My gut tightened, though our queen was a kind and fair ruler, one of us. She had brought us to safety when the world turned against us for the actions of our ancestors and she ruled over us with compassion. She made the decisions that kept us alive after the humans started hunting us. There was no one else that could be thanked for our survival. 

But the last time I had been called into a meeting with her, it was because she knew that I had broken the rules. She had known that I swam off the island, swam as far as my body to take me, until I had found a new shore with a land that wasn't covered in sirens. I had broken the law that had been unchanged for two decades. 

I had gone to see the humans.

Maybe now she knew the truth. Maybe she knew that I hadn't just bobbed at the surface and watched humans interact from afar, that I had climbed out of the water.

She could know that I had fled back into the ocean with blood on my hands and tears in my eyes.  
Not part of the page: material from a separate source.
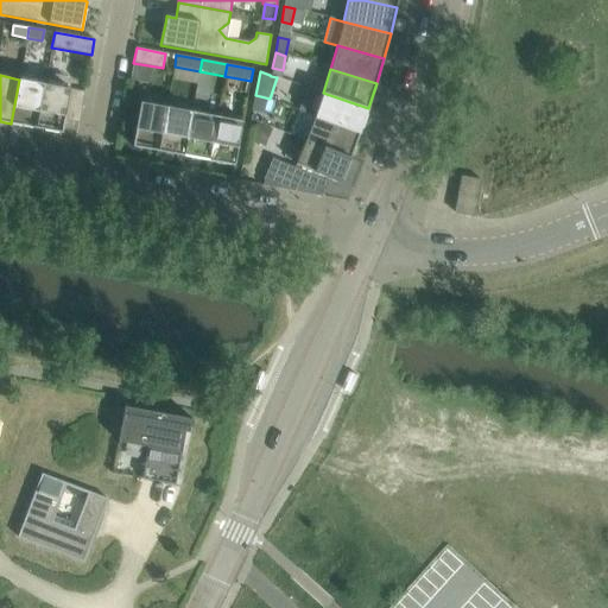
[(44,84),(36,128),(62,133),(69,97),(70,89),(68,88),(69,83),(64,77),(55,76),(48,80),(46,84),(44,84)]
I swallowed hard and followed Oceana back into the palace that housed us all. In comparison to the splendor that I had witnessed, our palace was small and simple. We did not have many human allies to help us build a safe haven and, as women who only knew how to sing and entice men, there had been a great struggle to get any structure erected at all. Now that all of the volunteers had returned to their lives, forgetting about it, it was beginning to show its weaknesses. But it was my home. It was the home to all of the fifty three surviving sirens.